The Blocks Cometh by Halfbot, not to be confused with the complete rip-off that appeared on the app store a few weeks ago and has since been pulled, is now officially available for download. Featuring frantic gameplay, easy controls, and a fun crossover with League of Evil, The Blocks Cometh provides plenty of excitement to balance out the frequent frustrations.
The Blocks Cometh Pros:
- Simple and appealing retro style
- Easy-to-use, responsive controls
- Addictive, bite-sized gameplay perfect for quick bursts
- GameCenter and OpenFeint integration for global leaderboard and achievements
The Blocks Cometh Cons:
- Achieving a triple-digit score can be difficult
- Portrait orientation leads to cramped thumbs
- Can get repetitive
There is but a single game mode and no difficulty levels to speak of in the game. The only customizable option available is a toggle between tilt and touch controls. You can elect to play as one of five characters, though only one is unlocked from the start. The others become available by achieving specific heights or meeting certain conditions. The characters are rated by their speed, jump ability, and attack power, making them more than just cosmetic adjustments to the gameplay. The goal is to reach the greatest height possible by avoiding being crushed by the non-stop falling blocks and climbing atop the stacks as they pile up. Blocks will close in quickly, cutting off escape routes and forcing you to make snap decisions and twitch movements just to survive. It’s quite difficult to crack the 200m mark, let alone run up a huge score. The number of double-digit finishes can be quite frustrating, as the game seems fairly straightforward and simple.

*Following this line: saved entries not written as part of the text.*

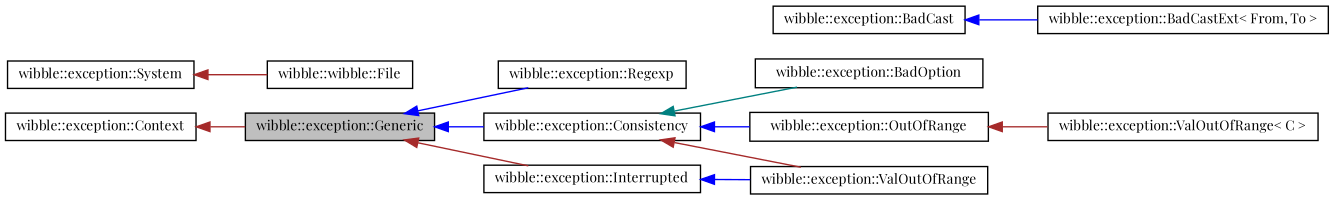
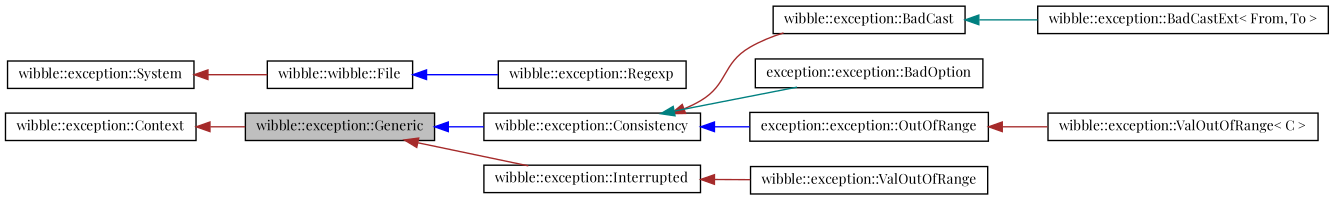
  digraph {
    fontname="Playfair Display"
    rankdir=LR
    node [color=black fillcolor=white fontname="Playfair Display" fontsize=10 shape=record style=filled]
    edge [color=brown dir=back fontname="Playfair Display" fontsize=10 labelfontname=Helvetica labelfontsize=10 style=solid]
    n1 [fillcolor=grey75 fontcolor=black height=0.2 label="wibble::exception::Generic" width=0.4]
    n2 [height=0.2 label="wibble::exception::Consistency" width=0.4]
    n3 [height=0.2 label="wibble::exception::Interrupted" width=0.4]
    n4 [height=0.2 label="wibble::exception::Regexp" width=0.4]
    n5 [height=0.2 label="wibble::exception::BadCast" width=0.4]
-   n6 [height=0.2 label="wibble::exception::BadOption" width=0.4]
-   n7 [height=0.2 label="wibble::exception::OutOfRange" width=0.4]
+   n6 [height=0.2 label="exception::exception::BadOption" width=0.4]
+   n7 [height=0.2 label="exception::exception::OutOfRange" width=0.4]
    n8 [height=0.2 label="wibble::exception::ValOutOfRange" width=0.4]
    n9 [height=0.2 label="wibble::exception::System" width=0.4]
    n10 [height=0.2 label="wibble::wibble::File" width=0.4]
    n11 [height=0.2 label="wibble::exception::Context" width=0.4]
    n12 [height=0.2 label="wibble::exception::BadCastExt\< From, To \>" width=0.4]
    n13 [height=0.2 label="wibble::exception::ValOutOfRange\< C \>" width=0.4]
    n1 -> n2 [color=blue]
    n1 -> n3
-   n1 -> n4 [color=blue]
-   n2 -> n8
+   n10 -> n4 [color=blue]
+   n2 -> n5
    n2 -> n6 [color=teal]
    n2 -> n7 [color=blue]
-   n3 -> n8 [color=blue]
-   n5 -> n12 [color=blue]
+   n3 -> n8
+   n5 -> n12 [color=teal]
    n7 -> n13
    n9 -> n10
    n11 -> n1
  }
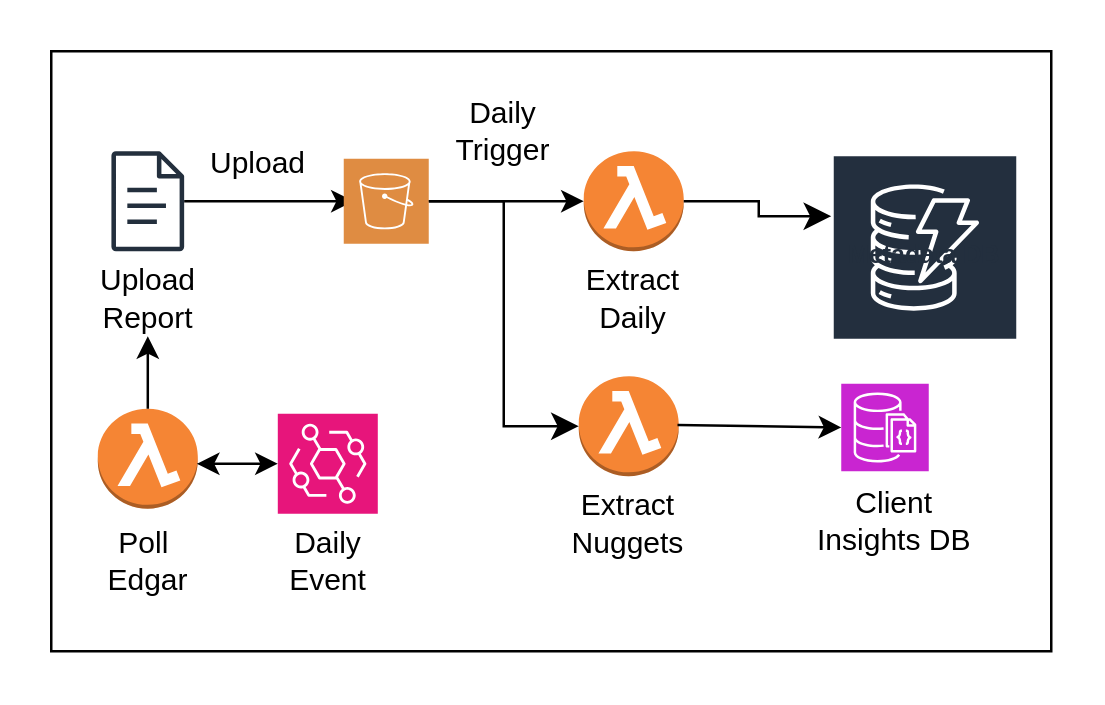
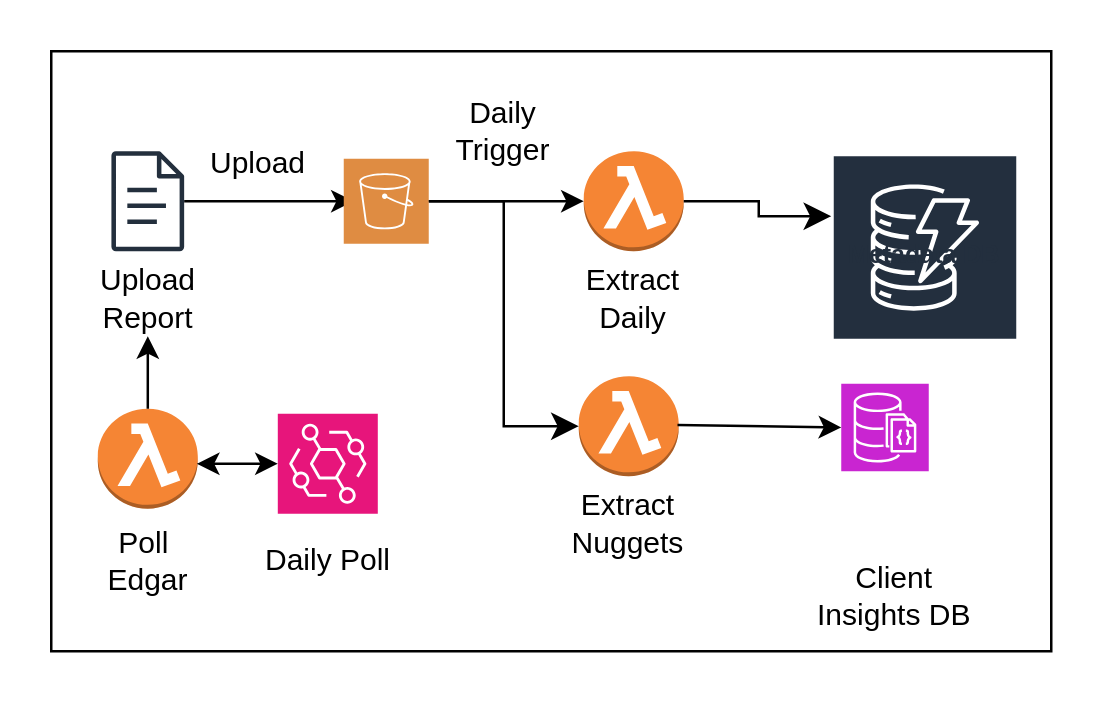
  <mxCell id="0" />
  <mxCell id="1" parent="0" />
  <mxCell id="2" value="" style="rounded=0;whiteSpace=wrap;html=1;" vertex="1" parent="1"><mxGeometry x="20" y="20" width="400" height="240" as="geometry" /></mxCell>
  <mxCell id="3" value="" style="edgeStyle=orthogonalEdgeStyle;rounded=0;orthogonalLoop=1;jettySize=auto;html=1;" edge="1" parent="1" source="4"><mxGeometry relative="1" as="geometry"><mxPoint x="141" y="80" as="targetPoint" /></mxGeometry></mxCell>
  <mxCell id="4" value="" style="sketch=0;outlineConnect=0;fontColor=#232F3E;gradientColor=none;fillColor=#232F3D;strokeColor=none;dashed=0;verticalLabelPosition=bottom;verticalAlign=top;align=center;html=1;fontSize=12;fontStyle=0;aspect=fixed;pointerEvents=1;shape=mxgraph.aws4.document;" vertex="1" parent="1"><mxGeometry x="44" y="60" width="29.23" height="40" as="geometry" /></mxCell>
  <mxCell id="5" value="Upload Report" style="text;html=1;align=center;verticalAlign=middle;whiteSpace=wrap;rounded=0;" vertex="1" parent="1"><mxGeometry x="28.62" y="104" width="60" height="30" as="geometry" /></mxCell>
  <mxCell id="6" value="" style="endArrow=classic;html=1;rounded=0;entryX=0;entryY=0.5;entryDx=0;entryDy=0;entryPerimeter=0;" edge="1" parent="1" source="11" target="7"><mxGeometry width="50" height="50" relative="1" as="geometry"><mxPoint x="173" y="99" as="sourcePoint" /><mxPoint x="233" y="99" as="targetPoint" /><Array as="points" /></mxGeometry></mxCell>
  <mxCell id="7" value="" style="outlineConnect=0;dashed=0;verticalLabelPosition=bottom;verticalAlign=top;align=center;html=1;shape=mxgraph.aws3.lambda_function;fillColor=#F58534;gradientColor=none;" vertex="1" parent="1"><mxGeometry x="233" y="60" width="40" height="40" as="geometry" /></mxCell>
  <mxCell id="8" value="Upload" style="text;html=1;align=center;verticalAlign=middle;whiteSpace=wrap;rounded=0;" vertex="1" parent="1"><mxGeometry x="73.23" y="50" width="60" height="30" as="geometry" /></mxCell>
  <mxCell id="9" value="Daily Trigger" style="text;html=1;align=center;verticalAlign=middle;whiteSpace=wrap;rounded=0;" vertex="1" parent="1"><mxGeometry x="171" y="37" width="60" height="30" as="geometry" /></mxCell>
  <mxCell id="10" value="Extract Daily" style="text;html=1;align=center;verticalAlign=middle;whiteSpace=wrap;rounded=0;" vertex="1" parent="1"><mxGeometry x="223" y="104" width="60" height="30" as="geometry" /></mxCell>
  <mxCell id="11" value="" style="sketch=0;pointerEvents=1;shadow=0;dashed=0;html=1;strokeColor=none;fillColor=#DF8C42;labelPosition=center;verticalLabelPosition=bottom;verticalAlign=top;align=center;outlineConnect=0;shape=mxgraph.veeam2.aws_s3;" vertex="1" parent="1"><mxGeometry x="137" y="63" width="34" height="34" as="geometry" /></mxCell>
  <mxCell id="12" value="" style="outlineConnect=0;dashed=0;verticalLabelPosition=bottom;verticalAlign=top;align=center;html=1;shape=mxgraph.aws3.lambda_function;fillColor=#F58534;gradientColor=none;" vertex="1" parent="1"><mxGeometry x="231" y="150" width="40" height="40" as="geometry" /></mxCell>
  <mxCell id="13" value="Extract Nuggets" style="text;html=1;align=center;verticalAlign=middle;whiteSpace=wrap;rounded=0;" vertex="1" parent="1"><mxGeometry x="221" y="194" width="60" height="30" as="geometry" /></mxCell>
  <mxCell id="14" value="" style="edgeStyle=elbowEdgeStyle;elbow=horizontal;endArrow=classic;html=1;curved=0;rounded=0;endSize=8;startSize=8;entryX=0;entryY=0.5;entryDx=0;entryDy=0;entryPerimeter=0;" edge="1" parent="1" source="11" target="12"><mxGeometry width="50" height="50" relative="1" as="geometry"><mxPoint x="144" y="170" as="sourcePoint" /><mxPoint x="194" y="120" as="targetPoint" /></mxGeometry></mxCell>
  <mxCell id="15" value="Metadata DB" style="sketch=0;outlineConnect=0;fontColor=#232F3E;gradientColor=none;strokeColor=#ffffff;fillColor=#232F3E;dashed=0;verticalLabelPosition=middle;verticalAlign=bottom;align=center;html=1;whiteSpace=wrap;fontSize=10;fontStyle=1;spacing=3;shape=mxgraph.aws4.productIcon;prIcon=mxgraph.aws4.dynamodb;" vertex="1" parent="1"><mxGeometry x="332" y="61" width="75" height="50" as="geometry" /></mxCell>
  <mxCell id="16" value="" style="edgeStyle=elbowEdgeStyle;elbow=horizontal;endArrow=classic;html=1;curved=0;rounded=0;endSize=8;startSize=8;exitX=1;exitY=0.5;exitDx=0;exitDy=0;exitPerimeter=0;" edge="1" parent="1" source="7" target="15"><mxGeometry width="50" height="50" relative="1" as="geometry"><mxPoint x="284" y="80" as="sourcePoint" /><mxPoint x="444" y="180" as="targetPoint" /></mxGeometry></mxCell>
  <mxCell id="17" value="" style="sketch=0;points=[[0,0,0],[0.25,0,0],[0.5,0,0],[0.75,0,0],[1,0,0],[0,1,0],[0.25,1,0],[0.5,1,0],[0.75,1,0],[1,1,0],[0,0.25,0],[0,0.5,0],[0,0.75,0],[1,0.25,0],[1,0.5,0],[1,0.75,0]];outlineConnect=0;fontColor=#232F3E;fillColor=#C925D1;strokeColor=#ffffff;dashed=0;verticalLabelPosition=bottom;verticalAlign=top;align=center;html=1;fontSize=12;fontStyle=0;aspect=fixed;shape=mxgraph.aws4.resourceIcon;resIcon=mxgraph.aws4.documentdb_with_mongodb_compatibility;" vertex="1" parent="1"><mxGeometry x="336" y="153" width="35" height="35" as="geometry" /></mxCell>
- <mxCell id="18" value="Client&lt;div&gt;Insights DB&lt;/div&gt;" style="text;html=1;align=center;verticalAlign=middle;whiteSpace=wrap;rounded=0;" vertex="1" parent="1"><mxGeometry x="320.5" y="193" width="72.5" height="30" as="geometry" /></mxCell>
+ <mxCell id="18" value="Client&lt;div&gt;Insights DB&lt;/div&gt;" style="text;html=1;align=center;verticalAlign=middle;whiteSpace=wrap;rounded=0;" vertex="1" parent="1"><mxGeometry x="320.5" y="223" width="72.5" height="30" as="geometry" /></mxCell>
  <mxCell id="19" value="" style="endArrow=classic;html=1;rounded=0;entryX=0;entryY=0.5;entryDx=0;entryDy=0;entryPerimeter=0;" edge="1" parent="1" target="17"><mxGeometry width="50" height="50" relative="1" as="geometry"><mxPoint x="270.5" y="169.5" as="sourcePoint" /><mxPoint x="320.5" y="169.5" as="targetPoint" /></mxGeometry></mxCell>
  <mxCell id="20" value="" style="outlineConnect=0;dashed=0;verticalLabelPosition=bottom;verticalAlign=top;align=center;html=1;shape=mxgraph.aws3.lambda_function;fillColor=#F58534;gradientColor=none;" vertex="1" parent="1"><mxGeometry x="38.62" y="163" width="40" height="40" as="geometry" /></mxCell>
  <mxCell id="21" value="Poll&amp;nbsp;&lt;div&gt;Edgar&lt;/div&gt;" style="text;html=1;align=center;verticalAlign=middle;whiteSpace=wrap;rounded=0;" vertex="1" parent="1"><mxGeometry x="28.62" y="209" width="60" height="30" as="geometry" /></mxCell>
  <mxCell id="22" value="" style="sketch=0;points=[[0,0,0],[0.25,0,0],[0.5,0,0],[0.75,0,0],[1,0,0],[0,1,0],[0.25,1,0],[0.5,1,0],[0.75,1,0],[1,1,0],[0,0.25,0],[0,0.5,0],[0,0.75,0],[1,0.25,0],[1,0.5,0],[1,0.75,0]];outlineConnect=0;fontColor=#232F3E;fillColor=#E7157B;strokeColor=#ffffff;dashed=0;verticalLabelPosition=bottom;verticalAlign=top;align=center;html=1;fontSize=12;fontStyle=0;aspect=fixed;shape=mxgraph.aws4.resourceIcon;resIcon=mxgraph.aws4.eventbridge;" vertex="1" parent="1"><mxGeometry x="110.62" y="165" width="40" height="40" as="geometry" /></mxCell>
- <mxCell id="23" value="Daily Event" style="text;html=1;align=center;verticalAlign=middle;whiteSpace=wrap;rounded=0;" vertex="1" parent="1"><mxGeometry x="100.62" y="209" width="60" height="30" as="geometry" /></mxCell>
+ <mxCell id="23" value="Daily Poll" style="text;html=1;align=center;verticalAlign=middle;whiteSpace=wrap;rounded=0;" vertex="1" parent="1"><mxGeometry x="100.62" y="209" width="60" height="30" as="geometry" /></mxCell>
  <mxCell id="24" value="" style="endArrow=classic;startArrow=classic;html=1;rounded=0;entryX=0;entryY=0.5;entryDx=0;entryDy=0;entryPerimeter=0;" edge="1" parent="1" target="22"><mxGeometry width="50" height="50" relative="1" as="geometry"><mxPoint x="78.23" y="185" as="sourcePoint" /><mxPoint x="128.23" y="135" as="targetPoint" /></mxGeometry></mxCell>
  <mxCell id="25" value="" style="endArrow=classic;html=1;rounded=0;entryX=0.5;entryY=1;entryDx=0;entryDy=0;exitX=0.5;exitY=0;exitDx=0;exitDy=0;exitPerimeter=0;" edge="1" parent="1" source="20" target="5"><mxGeometry width="50" height="50" relative="1" as="geometry"><mxPoint x="60.62" y="163" as="sourcePoint" /><mxPoint x="110.62" y="113" as="targetPoint" /></mxGeometry></mxCell>
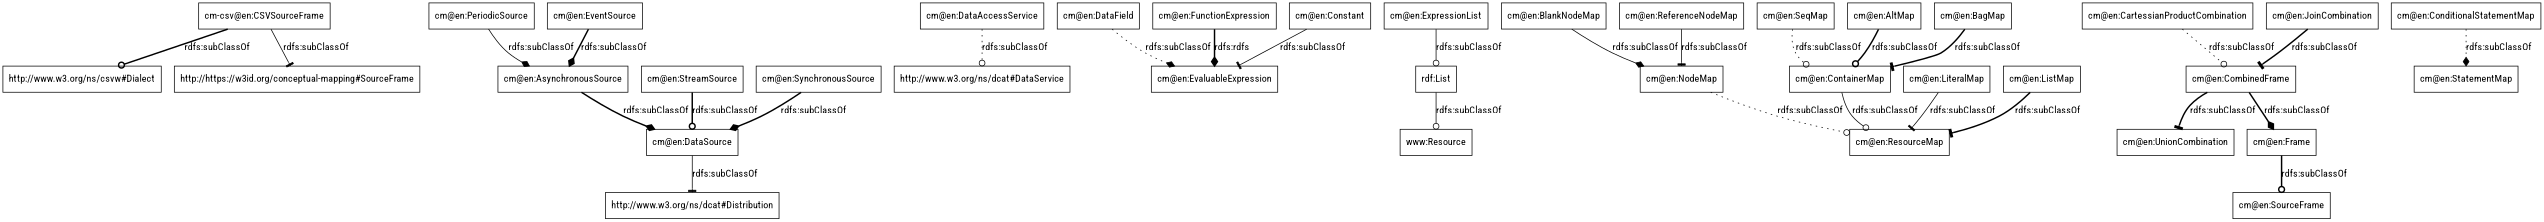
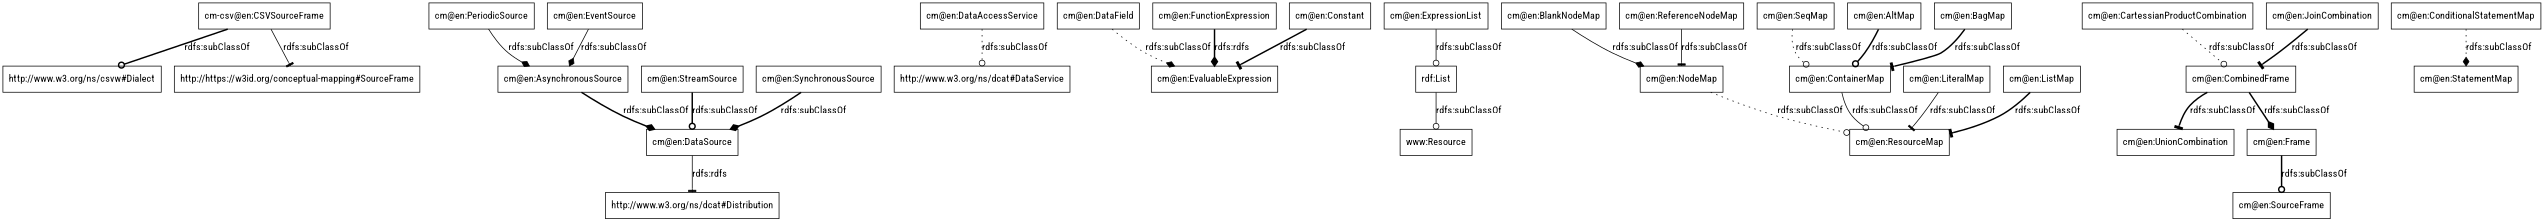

League of Evil characters are two of the unlockables that you’ll be able to play as once you achieve the necessary feats. League of Evil has returned the favor by theming several new levels with the blocks from The Blocks Cometh. The control schemes are nearly identical, too, as each utilizes left/right arrows for movement, an A button for jumping (double-tap to double jump), and a B button to attack. You can also choose tilt controls for movement, but we found these to be less precise than the touch controls. Pressing against a block can slow your descent and allow you to wall-jump away to a safer location. Shooting blocks can remove some obstacles and allow you to shape the landscape to your benefit. Once a block lands on you, the game is over. Your highest achieved height becomes your score. The graphics have a great retro look, and the blocks create a colorful mosaic against a backdrop that depicts a crumbling world. The game is only presented in portrait mode to allow plenty of time to see what’s coming, though this can caused cramped thumbs from prolonged play. The soundtrack and sound effects create a cool industrial/arcade mix.
Replay value is great, despite the frustrating nature of constantly being bombarded by blocks that typically don’t let you get very far. GameCenter and OpenFeint integration offer a global leaderboard for total height and a whole bunch of achievements to earn. The unlockables and bite-sized gameplay offer additional incentive to keep coming back for quick action hits. At $0.99, The Blocks Cometh is a solid 4.5-Dimple challenge.